On March 20, high school students leading a campaign called “Nuclear Abolition Now! Signature Drive by Junior and Senior High School Students,” paid a visit to Hiroshima Mayor Kazumi Matsui at City Hall to report on their efforts to gather signatures. More than 40,000 signatures were collected during the school year in support of enacting a nuclear weapons convention. Along with Mr. Matsui, representatives of this group will visit United Nations headquarters in New York in April to call for the start of negotiations on the convention.

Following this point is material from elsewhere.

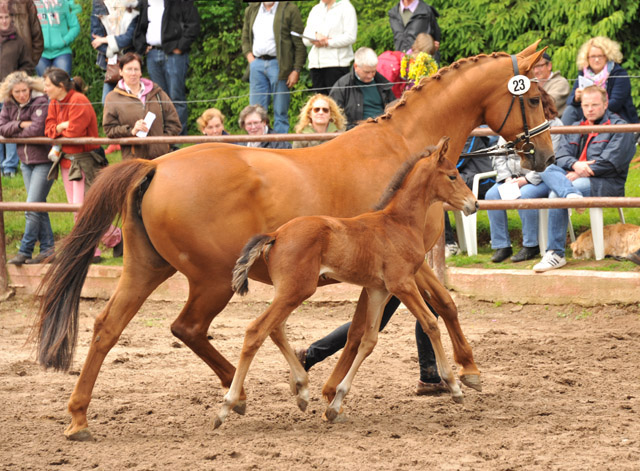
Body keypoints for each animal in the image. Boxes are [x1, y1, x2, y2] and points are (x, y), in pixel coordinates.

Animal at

The 23 students spearheading the campaign are from Hiroshima Jogakuin High School, Shudo Junior High & High School, Hiroshima Gakuin High School, all located in the city of Hiroshima, and Eishin Gakuen in Fukuyama. In all, 42,676 signatures were gathered through the united efforts of students at 37 schools, from northernmost Hokkaido to southernmost Okinawa. The students told Mr. Matsui how they collected signatures at school and on the street, and said, “People expressed their wish for peace when they gave their signatures, and this wish is in our hearts.” Mr. Matsui replied, “Your signature drive is a model for efforts to develop a wider framework for cooperation. I hope this campaign will continue into the future.”

This is the sixth year since the annual campaign was launched by high school students in Hiroshima and Okinawa prefectures in 2008. But it is the first time that signatures will be submitted to the United Nations. Honoka Imai, 17, a second-year student at Hiroshima Jogakuin High School and one of those set to visit the United Nations, said, “To realize the enactment of a nuclear weapons convention, I will convey the wish for peace that we share with the A-bomb survivors.”